- **Work request**
Every line of the data that contains the string "plutôt" must be copied.

[Source texts of formatted documents]

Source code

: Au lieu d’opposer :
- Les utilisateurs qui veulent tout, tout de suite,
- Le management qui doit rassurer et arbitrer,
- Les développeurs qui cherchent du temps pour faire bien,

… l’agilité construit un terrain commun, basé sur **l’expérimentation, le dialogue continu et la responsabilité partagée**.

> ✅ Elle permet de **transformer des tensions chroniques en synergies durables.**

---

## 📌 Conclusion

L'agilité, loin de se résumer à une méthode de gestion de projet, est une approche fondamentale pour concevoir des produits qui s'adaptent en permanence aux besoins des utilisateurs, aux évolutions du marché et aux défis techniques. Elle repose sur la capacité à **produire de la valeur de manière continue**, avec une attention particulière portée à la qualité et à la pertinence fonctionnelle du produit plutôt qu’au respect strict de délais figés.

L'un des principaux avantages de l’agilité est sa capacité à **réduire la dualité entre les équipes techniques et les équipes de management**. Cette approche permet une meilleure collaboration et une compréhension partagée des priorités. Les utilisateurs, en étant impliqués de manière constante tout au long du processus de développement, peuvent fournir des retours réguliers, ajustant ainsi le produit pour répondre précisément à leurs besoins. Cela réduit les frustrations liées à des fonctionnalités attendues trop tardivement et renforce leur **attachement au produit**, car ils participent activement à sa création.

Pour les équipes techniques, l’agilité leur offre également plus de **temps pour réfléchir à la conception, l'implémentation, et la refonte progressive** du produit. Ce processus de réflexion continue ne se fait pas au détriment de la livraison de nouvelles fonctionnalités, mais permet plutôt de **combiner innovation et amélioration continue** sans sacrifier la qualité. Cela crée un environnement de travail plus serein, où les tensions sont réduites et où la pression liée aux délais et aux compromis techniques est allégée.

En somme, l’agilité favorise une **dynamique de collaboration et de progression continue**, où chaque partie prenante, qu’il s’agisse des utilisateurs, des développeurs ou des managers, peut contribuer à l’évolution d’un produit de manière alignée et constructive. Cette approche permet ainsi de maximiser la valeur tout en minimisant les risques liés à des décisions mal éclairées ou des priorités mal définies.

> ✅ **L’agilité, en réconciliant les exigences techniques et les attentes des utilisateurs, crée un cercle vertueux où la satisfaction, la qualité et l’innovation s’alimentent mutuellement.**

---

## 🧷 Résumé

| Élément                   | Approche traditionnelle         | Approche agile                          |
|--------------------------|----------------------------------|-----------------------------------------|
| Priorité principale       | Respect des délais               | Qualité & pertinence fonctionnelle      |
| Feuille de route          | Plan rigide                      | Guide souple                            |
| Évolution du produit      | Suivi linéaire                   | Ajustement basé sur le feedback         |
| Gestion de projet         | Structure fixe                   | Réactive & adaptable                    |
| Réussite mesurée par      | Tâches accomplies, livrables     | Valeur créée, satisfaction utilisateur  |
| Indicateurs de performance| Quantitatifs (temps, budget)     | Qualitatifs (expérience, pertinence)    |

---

- **Response below**
L'agilité, loin de se résumer à une méthode de gestion de projet, est une approche fondamentale pour concevoir des produits qui s'adaptent en permanence aux besoins des utilisateurs, aux évolutions du marché et aux défis techniques. Elle repose sur la capacité à **produire de la valeur de manière continue**, avec une attention particulière portée à la qualité et à la pertinence fonctionnelle du produit plutôt qu’au respect strict de délais figés.
Pour les équipes techniques, l’agilité leur offre également plus de **temps pour réfléchir à la conception, l'implémentation, et la refonte progressive** du produit. Ce processus de réflexion continue ne se fait pas au détriment de la livraison de nouvelles fonctionnalités, mais permet plutôt de **combiner innovation et amélioration continue** sans sacrifier la qualité. Cela crée un environnement de travail plus serein, où les tensions sont réduites et où la pression liée aux délais et aux compromis techniques est allégée.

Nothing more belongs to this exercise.